Agriculture is very important for feeding the increasing number of people, and protecting crops effectively helps increase harvests and make farming more sustainable. Using traditional methods to spray pesticides is hard work, takes a lot of time, and can harm farmers\' health because of exposure to dangerous chemicals. To solve these problems, this paper introduces AgroMist, a drone that sprays pesticides from the air using a hexacopter. The system is made with a ZD850 hexacopter frame, a Cube Orange flight controller, a GPS module, brushless DC motors, electronic speed controllers, and a spraying system. The drone can be operated either by hand or automatically using Mission Planner software. It helps spread pesticide evenly and reduces waste. How it works is by using the flight controller to process signals and control the motor speed for steady flight. A pump system spreads the pesticide over the crops, and the air from the propellers helps the spray reach deeper into the plants.

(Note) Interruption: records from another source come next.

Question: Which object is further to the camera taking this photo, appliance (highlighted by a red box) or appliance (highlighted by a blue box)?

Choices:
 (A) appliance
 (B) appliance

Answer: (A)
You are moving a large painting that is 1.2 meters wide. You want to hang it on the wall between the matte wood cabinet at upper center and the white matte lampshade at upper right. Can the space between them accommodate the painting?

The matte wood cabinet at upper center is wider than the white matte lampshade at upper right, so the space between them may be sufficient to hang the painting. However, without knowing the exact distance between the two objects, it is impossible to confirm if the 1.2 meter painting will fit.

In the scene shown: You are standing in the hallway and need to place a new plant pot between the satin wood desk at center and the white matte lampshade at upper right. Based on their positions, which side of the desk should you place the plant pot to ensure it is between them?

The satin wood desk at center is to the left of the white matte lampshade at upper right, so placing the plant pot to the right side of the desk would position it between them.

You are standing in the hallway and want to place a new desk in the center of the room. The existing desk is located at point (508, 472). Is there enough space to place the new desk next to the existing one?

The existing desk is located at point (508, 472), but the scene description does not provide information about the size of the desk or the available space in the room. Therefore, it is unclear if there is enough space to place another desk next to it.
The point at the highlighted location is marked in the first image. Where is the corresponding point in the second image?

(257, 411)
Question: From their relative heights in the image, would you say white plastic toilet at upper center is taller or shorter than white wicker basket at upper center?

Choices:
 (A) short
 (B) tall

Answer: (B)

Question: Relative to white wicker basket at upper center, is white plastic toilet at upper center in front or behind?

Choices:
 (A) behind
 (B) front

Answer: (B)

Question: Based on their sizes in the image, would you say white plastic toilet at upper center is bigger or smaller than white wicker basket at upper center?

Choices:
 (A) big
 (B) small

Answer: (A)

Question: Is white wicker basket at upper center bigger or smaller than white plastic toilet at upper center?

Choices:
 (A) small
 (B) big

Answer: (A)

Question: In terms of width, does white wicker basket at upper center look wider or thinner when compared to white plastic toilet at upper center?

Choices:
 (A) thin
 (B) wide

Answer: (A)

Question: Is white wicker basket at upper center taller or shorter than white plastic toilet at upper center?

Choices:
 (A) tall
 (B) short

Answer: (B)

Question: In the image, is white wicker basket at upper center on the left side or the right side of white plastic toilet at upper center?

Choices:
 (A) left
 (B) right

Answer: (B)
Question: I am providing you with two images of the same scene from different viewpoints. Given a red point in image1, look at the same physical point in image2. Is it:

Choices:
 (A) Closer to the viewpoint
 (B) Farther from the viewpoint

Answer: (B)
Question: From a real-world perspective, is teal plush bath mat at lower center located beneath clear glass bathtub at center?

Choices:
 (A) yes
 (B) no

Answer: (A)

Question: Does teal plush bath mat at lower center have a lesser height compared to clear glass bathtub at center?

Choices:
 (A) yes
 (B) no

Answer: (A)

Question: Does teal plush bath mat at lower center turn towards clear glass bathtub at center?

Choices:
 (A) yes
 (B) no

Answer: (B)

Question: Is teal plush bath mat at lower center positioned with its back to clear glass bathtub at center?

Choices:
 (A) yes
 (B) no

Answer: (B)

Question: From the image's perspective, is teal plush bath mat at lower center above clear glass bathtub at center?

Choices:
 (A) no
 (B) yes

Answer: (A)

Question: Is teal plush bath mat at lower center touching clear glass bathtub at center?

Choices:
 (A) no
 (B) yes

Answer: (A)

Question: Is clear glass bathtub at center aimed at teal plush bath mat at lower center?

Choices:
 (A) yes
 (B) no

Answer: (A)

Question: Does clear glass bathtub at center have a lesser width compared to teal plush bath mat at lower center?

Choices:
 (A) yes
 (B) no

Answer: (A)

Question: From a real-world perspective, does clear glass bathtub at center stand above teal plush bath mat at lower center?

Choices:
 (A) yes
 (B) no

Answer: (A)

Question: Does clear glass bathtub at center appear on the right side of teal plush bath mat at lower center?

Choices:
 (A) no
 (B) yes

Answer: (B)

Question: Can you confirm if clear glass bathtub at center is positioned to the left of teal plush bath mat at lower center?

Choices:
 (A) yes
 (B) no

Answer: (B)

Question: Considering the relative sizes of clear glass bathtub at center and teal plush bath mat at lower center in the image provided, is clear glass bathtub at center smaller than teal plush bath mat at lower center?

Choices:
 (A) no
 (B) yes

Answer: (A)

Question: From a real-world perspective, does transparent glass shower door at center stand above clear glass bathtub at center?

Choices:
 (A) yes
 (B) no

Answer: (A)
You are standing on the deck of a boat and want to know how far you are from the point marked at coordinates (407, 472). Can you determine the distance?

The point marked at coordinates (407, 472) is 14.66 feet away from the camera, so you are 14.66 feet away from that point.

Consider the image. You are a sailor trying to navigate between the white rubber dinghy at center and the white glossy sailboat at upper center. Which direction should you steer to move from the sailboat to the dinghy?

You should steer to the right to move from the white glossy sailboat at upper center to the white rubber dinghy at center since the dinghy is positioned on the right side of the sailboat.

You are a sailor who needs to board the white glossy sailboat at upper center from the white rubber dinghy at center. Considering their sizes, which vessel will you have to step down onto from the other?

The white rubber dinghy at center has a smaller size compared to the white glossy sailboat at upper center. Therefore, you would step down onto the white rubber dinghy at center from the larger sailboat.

Test results show that the system flies steadily, moves accurately, and sprays effectively. This system makes farming safer, less tiring, and more productive. This work highlights how drone technology can help in precision agriculture.
Introduction
Across all the provided texts, a common theme is the use of modern intelligent systems to solve real-world problems in safety, healthcare, manufacturing, agriculture, and digital information processing. Each work focuses on replacing traditional, inefficient, or risky methods with automated, sensor-driven, or AI-based solutions.
In transportation safety, one study presents a smart driver assistance system that integrates eye-blink monitoring, alcohol detection, and fire sensing using a microcontroller-based platform. It automatically alerts the driver, disables ignition under unsafe conditions, and activates fire suppression, aiming to reduce road accidents.
In healthcare forecasting, another study uses machine learning models such as Random Forest and XGBoost to predict Influenza-Like Illness trends from historical surveillance data. It improves traditional reporting systems by providing faster, more accurate predictions through an interactive web-based platform.
In sustainable manufacturing, research on CNC machining emphasizes reducing energy consumption and carbon emissions through CAM-based toolpath optimization. It shows that optimized machining paths reduce idle time, machining duration, and overall electricity usage compared to conventional strategies.
Another manufacturing-focused study explores carbon reduction in CNC machining by developing theoretical models that link machining parameters, energy usage, and emissions, highlighting CAM optimization as a key strategy for sustainable production.
In fuel cell electric mobility, a PEM fuel cell-powered e-rickshaw system is proposed using a six-phase interleaved boost converter and a neural network controller. The system improves voltage regulation, reduces current ripple, and optimizes power extraction for efficient hydrogen-based transportation.
In robotics, a line-following robot with obstacle avoidance is developed using IR and ultrasonic sensors with a non-blocking state-machine approach. It enhances responsiveness and real-time decision-making by avoiding delays common in traditional designs.
In document digitization, an end-to-end system is presented for handwritten Malayalam recognition and translation. It combines YOLOv8 for text detection, CRNN-based OCR, linguistic correction, and neural machine translation to convert handwritten documents into English, addressing a major gap in Indic script digitization.
Finally, in agriculture, a hexacopter-based drone system (“AgroMist”) is designed for pesticide spraying. It improves efficiency, safety, and coverage using GPS-guided autonomous flight, stable multi-rotor design, and automated spraying mechanisms.
Overall, all studies emphasize automation, AI, and embedded system integration to improve efficiency, reduce human effort, enhance safety, and support sustainability across different domains.
Conclusion
The AgroMist drone system offers a smart and effective way to spray pesticides in farming. It makes farming easier by reducing the need for manual work, makes the process safer for people, and helps spread the pesticides more evenly and efficiently. By combining good hardware and software, the system keeps the drone flying smoothly, guides it accurately, and ensures the pesticide is spread uniformly. This system has successfully achieved the goals of boosting farm output and lowering the amount of chemicals used. Looking ahead, there are plans to improve the system with AI for watching crops closely, using better sensors, and upgrading the battery to make it work even better.
References
[1] D. Yallappa et al., “Development and evaluation of drone mounted sprayer for pesticide applications to crops,” IEEE GHTC, 2017.
[2] U. M. R. Mogili and B. B. V. L. Deepak, “Review on application of drone systems in precision agriculture,” Procedia Computer Science, 2018.
[3] G. P. Borikar et al., “Application of drone systems for spraying pesticides in advanced agriculture,” 2025.D. Yallappa et al., “Improving agricultural spraying with multi-rotor drones,” 2024.
[4] S. Biswas et al., “Advancements in precision agriculture: pesticide spraying drones,” IRJMETS, 2023.
[5] A. Rejeb et al., “Drones in agriculture: A review and bibliometric analysis,” 2022.